If you have ever wondered how in the world our forefathers thought to invent the technologies we so much rely on today such as fridges, cars, or even toilets - you’re asking the wrong question.
In his book ‘How we got to now: Six innovations that made the modern world’, Steven Johnson replaces this query with a different one: what might have existed before the invention of fridges that inspired the absurd idea of storing one’s food in a cold empty box?
Instead of looking at an invention as a sudden light bulb above a genius’s head, Johnson invites readers to understand innovation as a logical outcome in a chain of events.
He attempts to replace our obsession with the people behind a creation, think Thomas Edison or the Wright brothers, with the creation itself.
In this 2014 book, Johnson tackles six innovations: glass, cold, sound, clean, time and light. On each topic, he delves into the history, technologies, and maps a contextual framework of each innovation.
The hummingbird effect
The backbone of the book rests on the concept of the ‘hummingbird effect,’ which explains how “innovations usually begin life with an attempt to solve a specific problem, but once they get into circulation, they end up triggering other [inventions]”.
One example is the Gutenberg’s press. When Gutenberg invented the printing press, he had no idea prints would eventually pave the way for another invention: spectacles. Spectacles would later inspire more experimentation on lenses, and eventually lead to the creation of the microscope.
Similarly, when Reginald Fessenden invented a hydrophone system to detect icebergs in the early 1900’s, he didn’t intend for his technology to reverberate into the creation of the ultrasound decades later.
Although the ‘hummingbird effect’ sounds very similar to the ‘butterfly effect’, Johnson highlights the distinction as follows: The latter “involves a virtually unknowable chain of causality; you can’t map the link between the air molecules bouncing around the butterfly and the storm system brewing in the Atlantic,” he writes.
Although they are connected in the larger sense, we cannot track the connections or extract patterns. Meanwhile, the ‘hummingbird effect’ produces change in direct and intelligible way that can be studied and analyzed to predict the ‘adjacent possible’.
The adjacent possible
The ‘adjacent possible’ refers to the possibility of predicting future inventions when given the “tools, metaphors, concepts and scientific understanding of our time”.

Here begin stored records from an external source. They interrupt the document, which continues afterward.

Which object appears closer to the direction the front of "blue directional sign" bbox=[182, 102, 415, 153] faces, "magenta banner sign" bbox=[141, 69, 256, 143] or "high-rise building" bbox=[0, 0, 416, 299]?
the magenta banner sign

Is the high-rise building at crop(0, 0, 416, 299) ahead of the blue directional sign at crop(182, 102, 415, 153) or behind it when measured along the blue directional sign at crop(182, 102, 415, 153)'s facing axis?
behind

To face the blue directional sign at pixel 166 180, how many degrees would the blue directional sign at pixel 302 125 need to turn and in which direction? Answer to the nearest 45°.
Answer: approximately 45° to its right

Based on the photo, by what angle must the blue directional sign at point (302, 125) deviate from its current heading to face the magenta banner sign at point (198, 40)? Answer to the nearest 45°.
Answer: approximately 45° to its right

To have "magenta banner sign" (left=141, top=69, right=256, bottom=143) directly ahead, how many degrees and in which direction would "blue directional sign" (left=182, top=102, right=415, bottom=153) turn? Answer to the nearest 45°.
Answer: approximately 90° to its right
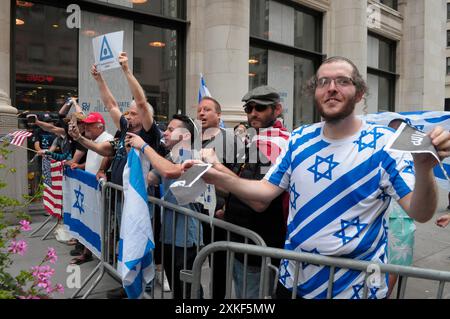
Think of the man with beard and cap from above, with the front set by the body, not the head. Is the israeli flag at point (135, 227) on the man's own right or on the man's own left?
on the man's own right

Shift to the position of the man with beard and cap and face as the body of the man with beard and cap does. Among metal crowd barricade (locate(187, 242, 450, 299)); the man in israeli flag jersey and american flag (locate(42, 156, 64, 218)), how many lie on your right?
1

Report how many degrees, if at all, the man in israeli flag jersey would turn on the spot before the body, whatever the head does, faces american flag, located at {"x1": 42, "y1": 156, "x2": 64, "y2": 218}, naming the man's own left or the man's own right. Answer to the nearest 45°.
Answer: approximately 135° to the man's own right

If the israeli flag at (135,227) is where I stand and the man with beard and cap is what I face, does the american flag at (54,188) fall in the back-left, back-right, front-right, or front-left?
back-left

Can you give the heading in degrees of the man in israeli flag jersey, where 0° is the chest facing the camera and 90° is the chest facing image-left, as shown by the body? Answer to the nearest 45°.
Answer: approximately 0°

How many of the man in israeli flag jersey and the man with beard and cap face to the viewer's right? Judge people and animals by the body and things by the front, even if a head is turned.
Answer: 0

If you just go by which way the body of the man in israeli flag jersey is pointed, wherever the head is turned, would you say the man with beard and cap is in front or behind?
behind

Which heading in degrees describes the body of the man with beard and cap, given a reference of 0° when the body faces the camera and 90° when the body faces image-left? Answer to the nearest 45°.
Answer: approximately 45°

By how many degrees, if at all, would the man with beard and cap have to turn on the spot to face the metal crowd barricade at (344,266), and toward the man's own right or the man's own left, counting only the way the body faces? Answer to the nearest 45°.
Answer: approximately 45° to the man's own left
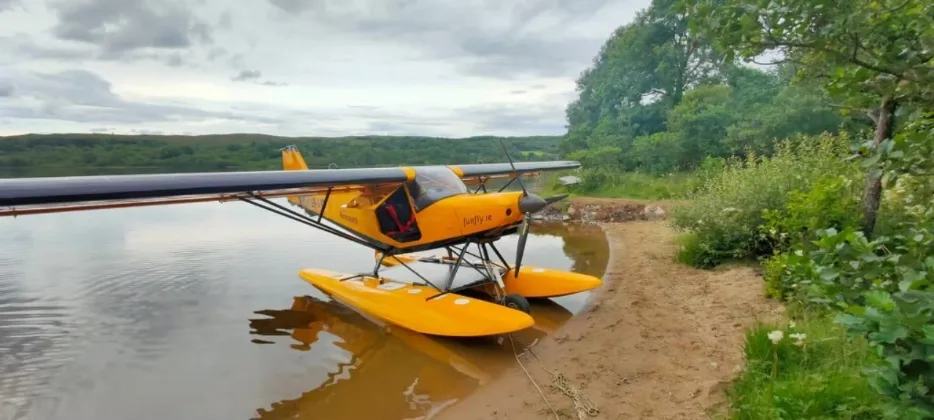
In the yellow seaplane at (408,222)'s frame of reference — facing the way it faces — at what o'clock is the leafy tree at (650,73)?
The leafy tree is roughly at 9 o'clock from the yellow seaplane.

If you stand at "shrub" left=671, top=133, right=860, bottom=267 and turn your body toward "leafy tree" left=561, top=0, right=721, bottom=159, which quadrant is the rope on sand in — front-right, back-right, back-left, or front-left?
back-left

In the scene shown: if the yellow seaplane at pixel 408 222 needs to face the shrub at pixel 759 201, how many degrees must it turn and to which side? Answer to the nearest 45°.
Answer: approximately 45° to its left

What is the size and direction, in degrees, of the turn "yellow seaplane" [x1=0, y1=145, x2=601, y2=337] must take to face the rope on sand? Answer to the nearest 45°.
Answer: approximately 45° to its right

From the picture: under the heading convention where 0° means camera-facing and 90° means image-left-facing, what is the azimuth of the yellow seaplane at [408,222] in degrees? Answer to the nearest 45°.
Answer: approximately 315°

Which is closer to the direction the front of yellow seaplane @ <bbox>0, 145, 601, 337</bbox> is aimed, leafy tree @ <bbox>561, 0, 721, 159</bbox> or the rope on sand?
the rope on sand
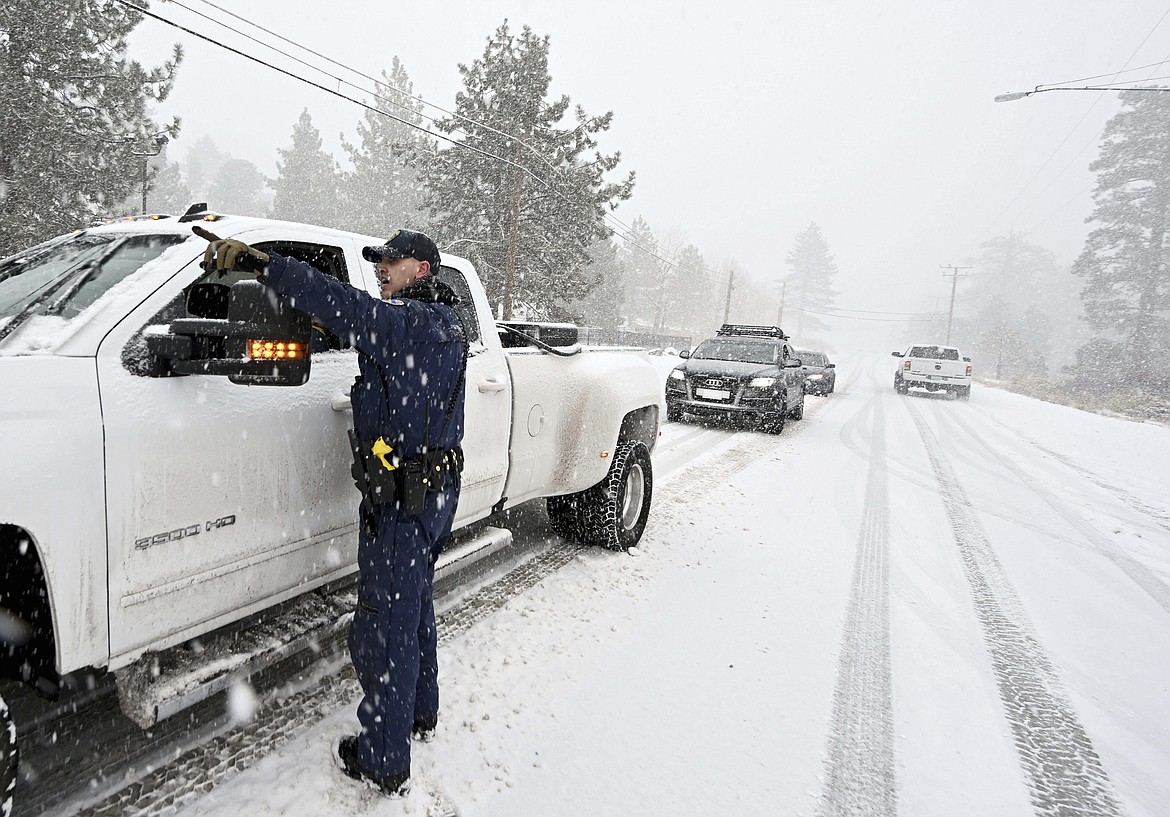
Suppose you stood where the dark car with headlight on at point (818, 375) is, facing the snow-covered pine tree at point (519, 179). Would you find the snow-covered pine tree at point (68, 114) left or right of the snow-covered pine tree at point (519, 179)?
left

In other words, the information and scientific progress we have at this current stage can dictate what will be invented next. The scientific information we have now forms the building blocks of what we are capable of inventing next.
“However smart you might be you can’t invent an ultrasound before the discovery of sound waves,” Johnson argues.
The inevitable invention
It is a misconception to think that an invention is unilateral, tied to only one creator, writes Johnson.
Due to the adjacent possibilities, most inventions come in clusters where many unrelated investigators could independently stumble onto the same discovery. This means that innovation is inevitable - if inventor X couldn’t create a certain tool, inventors Y, Z, or Q will.
In conclusion, Johnson’s argues that although inventors are highly admirable for implementing their ideas, they have a dormant role in the inevitable and evolutionary process of innovation.
To Johnson, an invention is a successor and a predecessor to a sequence of other inventions, not a solitary milestone caused by mere coincidence or a one man band.